*Assignment*
All lines in the records that carry the string "있습니다" are to be shown.

[Stored data entries]
══════
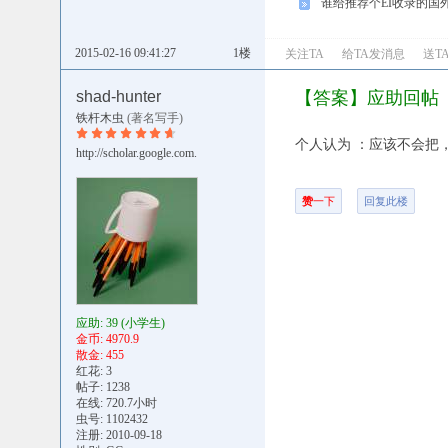
谁给推荐个EI收录的国
2015-02-16 09:41:27
1楼
关注TA
给TA发消息
送T
shad-hunter
【答案】应助回帖
铁杆木虫
(著名写手)
个人认为 ：应该不会把
http://scholar.google.com.
赞
一下
回复此楼
应助: 39
(小学生)
金币: 4970.9
散金: 455
红花: 3
帖子: 1238
在线: 720.7小时
虫号: 1102432
注册: 2010-09-18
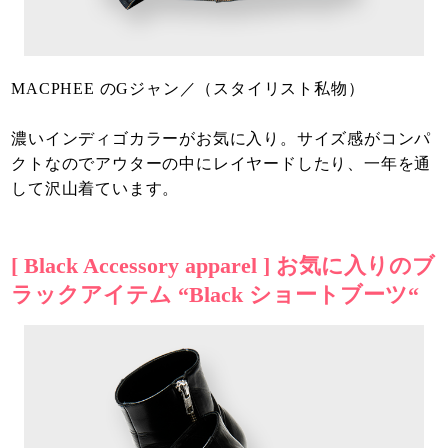
MACPHEE のGジャン／（スタイリスト私物）
濃いインディゴカラーがお気に入り。サイズ感がコンパ
クトなのでアウターの中にレイヤードしたり、一年を通
して沢山着ています。
[ Black Accessory apparel ] お気に入りのブ
ラックアイテム “Black ショートブーツ“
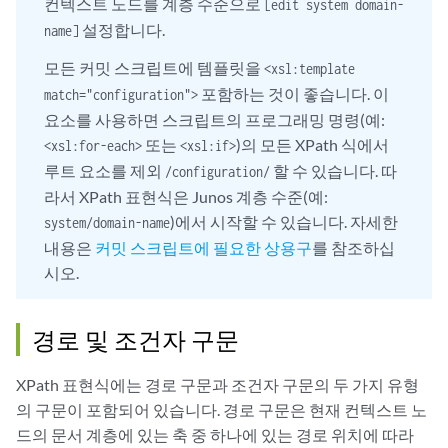
컨텍스트 노드를 계층 수준으로
[edit system domain-
설정합니다.
name]
모든 커밋 스크립트에 템플릿을
<xsl:template
포함하는 것이 좋습니다. 이
match="configuration">
요소를 사용하면 스크립트의 프로그래밍 명령(예:
또는
)의 모든 XPath 식에서
<xsl:for-each>
<xsl:if>
루트 요소를 제외
할 수 있습니다. 따
/configuration/
라서 XPath 표현식은 Junos 계층 수준(예:
)에서 시작할 수 있습니다. 자세한
system/domain-name
내용은
커밋 스크립트에 필요한 상용구
를 참조하십
시오.
경로 및 조건자 구문
XPath 표현식에는 경로 구문과 조건자 구문의 두 가지 유형
의 구문이 포함되어 있습니다. 경로 구문은 현재 컨텍스트 노
드의 문서 계층에 있는 축 중 하나에 있는 경로 위치에 따라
══════
*Written solution*
할 수 있습니다. 따
)에서 시작할 수 있습니다. 자세한
의 구문이 포함되어 있습니다. 경로 구문은 현재 컨텍스트 노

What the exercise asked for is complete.